Student Learning Goals
The seminar promised students that by its end, they would:
- be aware of the history of the treatment of people with disabilities and approaches to access, including definitions and specific applications of accommodations and universal design.
- be able to describe various types of assistive technology for individuals with a variety of disabilities.
- be able to describe a process for the development of assistive technology.
- be able to list strategies for making programs, instructions, and services welcoming and accessible to individuals with disabilities.
- be able to describe services and support for students with disabilities at the UW as well as academic programs that focus on or incorporate disability issues/perspectives.
- be able to compare and contrast issues with respect to disability to those related to gender, race, ethnicity, and other minority status.
Hybrid Course Delivery
Disability 101 was offered as a hybrid course, combining class time with online activities (using a discussion board, accessing web documents and videos, etc.) through the Canvas learning management system. Students met in person for fifty minutes each week, during which my co-instructors and I answered questions, demonstrated equipment, led discussions, and facilitated panels of students with disabilities and service providers.

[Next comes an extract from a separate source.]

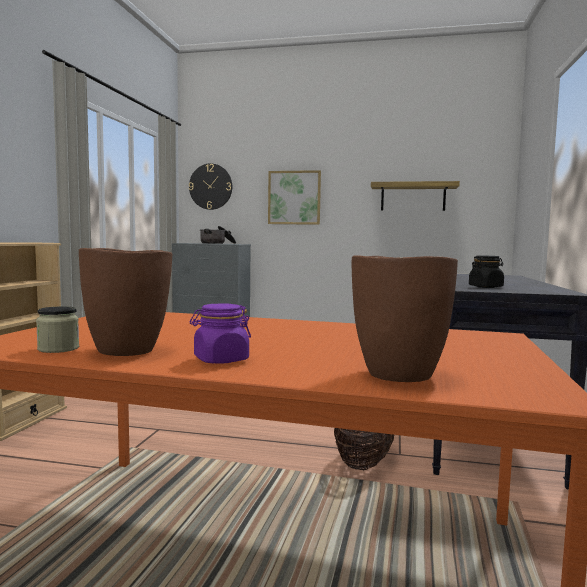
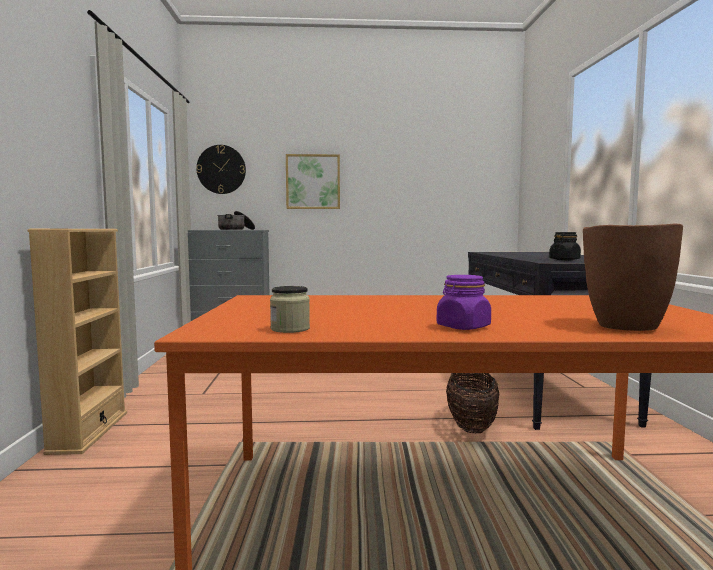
camera: 15 degrees left, 0 degrees up
(128, 350) = (361, 326): brown vase -> none
(413, 197) = (429, 182): shelf -> none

The students were given credit for both online participation and engagement in class sessions. They also completed two assignments: an accessibility review of a science education program or campus lab and a short essay that answered the question, "What have you learned in this seminar that you can apply in your studies, career plans, community, or other activities?"
Feedback
Responses to the course have been overwhelmingly positive. Comments made by students include:
"Prior to the class I hadn't ever thought about this world of disabilities... It wasn't that I didn't care: I just hadn't been exposed to it."
"One of the most influential and insightful connections made during the seminar was the similarity between disabilities and minorities."
"I have learned in this class that people with disabilities . . . know that it is part of them. Most aren't embarrassed so why should we feel the need to act completely different around someone who has a disability?"
"I learned the two ways of making academic activities accessible to students—accommodations and universal design. I think we should be able to provide universal design with most things these days, especially with the technological advances we have made, and therefore the need for accommodations should be reduced."
"I think if more people learned about issues pertaining to disabilities, our society would be better off because people will have fully incorporated these egalitarian policies."
"Our world should be oriented to accept anyone and everyone. [We should] push for accessible publications, accessible equipment, and more accessible locations."
"Before [this class] I would not talk to people with disabilities. Now 'Excuse me, may I help you' is no longer a hard sentence for me to say."
"I intend on getting a bioengineering degree and, instead of seeing impairment as a problem that needs to be fixed, as in the medical model, I intend to approach it as something that can just be a part of a functional human being."
"As I get into the publishing world, I hope to push for my organization or company to work towards accessibility for all."
Special thanks go to those who helped deliver the course and arrange for panelists: Scott Bellman, Kayla Brown, and Dan Comden.